I opened it to find Ceci there, stylish as always in a pale pink dress and white pashmina, the outfit finished off with a dazzling diamond necklace.
‘May I come in?’ she said. ‘Freddy and Lucia are waiting for me in the dining room. I have left them both there with particularly dry martinis, something they both love. And she is doing her best to be pleasant and agreeable. I’m going to miss her. I know we argue a lot, but then we always did. It doesn’t mean anything. They will be perfectly all right for ten minutes. And it will do them both good to miss me.’
She went to sit in the most comfortable armchair and fussed a little with the hem of her dress. I began to feel nervous, wondering what she had to say to me. Had Paulo spoken to her? Did she know?
‘I’ve come to interfere,’ she said, ‘because at my age no one dares to stop me, and to tell you something. It might take me a while. Per favore, sii paziente – be patient. I first married when I was nineteen; I’ve told you a little about that. It wasn’t a happy marriage, but it did give me Paulo, which was a blessing. I came back here for a short time to live when that marriage failed, and my parents family who were running this place, took us in. Now, if you wanted to find a couple who argued! Mio Dio, sometimes the air was blue with their shouting. But when my mother died, my father gradually lost his zest for life. I didn’t want to see the same thing happen to Paulo. I married again, unwisely as it turns out. Follemente innamorata – I was madly in love. Or so I thought. Madness like that never lasts and no one wants to live in a state of insanity, do they? It wasn’t until I was fifty, perhaps fifty-one, that I found Freddy, the first man who loved me for who I was. A man who always put my happiness first and still does. And as I said to you, a man I like. And just as Freddy always puts my happiness first, Paulo is that sort of man too. So I ask you, do you love him?’

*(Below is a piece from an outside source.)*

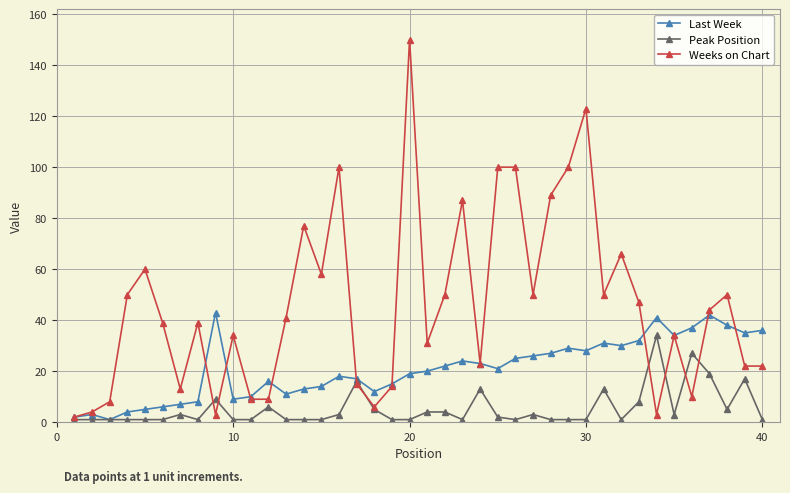

Reading left to right, transcribe all the data shown in this chart.

Last Week: 2	3	1	4	5	6	7	8	43	9	10	16	11	13	14	18	17	12	15	19	20	22	24	23	21	25	26	27	29	28	31	30	32	41	34	37	42	38	35	36
Peak Position: 1	1	1	1	1	1	3	1	9	1	1	6	1	1	1	3	16	5	1	1	4	4	1	13	2	1	3	1	1	1	13	1	8	34	3	27	19	5	17	1
Weeks on Chart: 2	4	8	50	60	39	13	39	3	34	9	9	41	77	58	100	15	6	14	150	31	50	87	23	100	100	50	89	100	123	50	66	47	3	34	10	44	50	22	22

I felt quite giddy for a moment and sat down on the edge of the bed. I looked at her, her gaze focused on me.
‘I do,’ I said. ‘I think I always did. But I came here to celebrate Ellen. It’s not right that this should happen.’
Ceci laughed. ‘My dear, when would it be right? He has been on his own for five years, maybe for longer than that if my suspicions are true. I am a mother, just as you are, and I knew better than to ask too much. He is going to sell this hotel, and I do understand why. But what, I wonder, will he do next? I like you, Joanna. And I love my son. I have seen you together this last week. The way you look at each other. It’s as though nothing has changed, isn’t it, even after all these years. Yes, don’t look so surprised, I guessed what you were to each other. And I have seen a sort of sadness in you that I recognise. I may laugh about my failed marriages; I may say things to cover up what went wrong. But I know that you, like I have been in the past, have been in mourning for a lost life. Your hopes that were lost, your expectations and dreams of the sort of life that you wanted but did not achieve. I know exactly how that feels. Was it his fault? Was it my fault? Was it the other woman?’
I could feel myself almost tearful at that point. She was right.
Ceci patted my hand. ‘I have told Paulo this. There came a time when I had to let go of the past. To forget the mistakes I made, the wrong choices, all the time lost. And when I did that, I could allow myself to have a future. Now I am telling you to do the same thing. I asked Freddy this morning why he wanted to marry me all those years ago. I had two failed marriages behind me. I was not a good bet at all. And he said, “I had waited long enough to find you.” And I think maybe you and Paulo have waited long enough too. Don’t you? Don’t let that chance, that precious opportunity, slip away from you.’
‘Thank you,’ I said, even closer to tears.
Ceci looked at me, more kindly this time, her head on one side.
‘Being swept off your feet by first love can be delightful, but it can be wonderful with both feet on the ground.’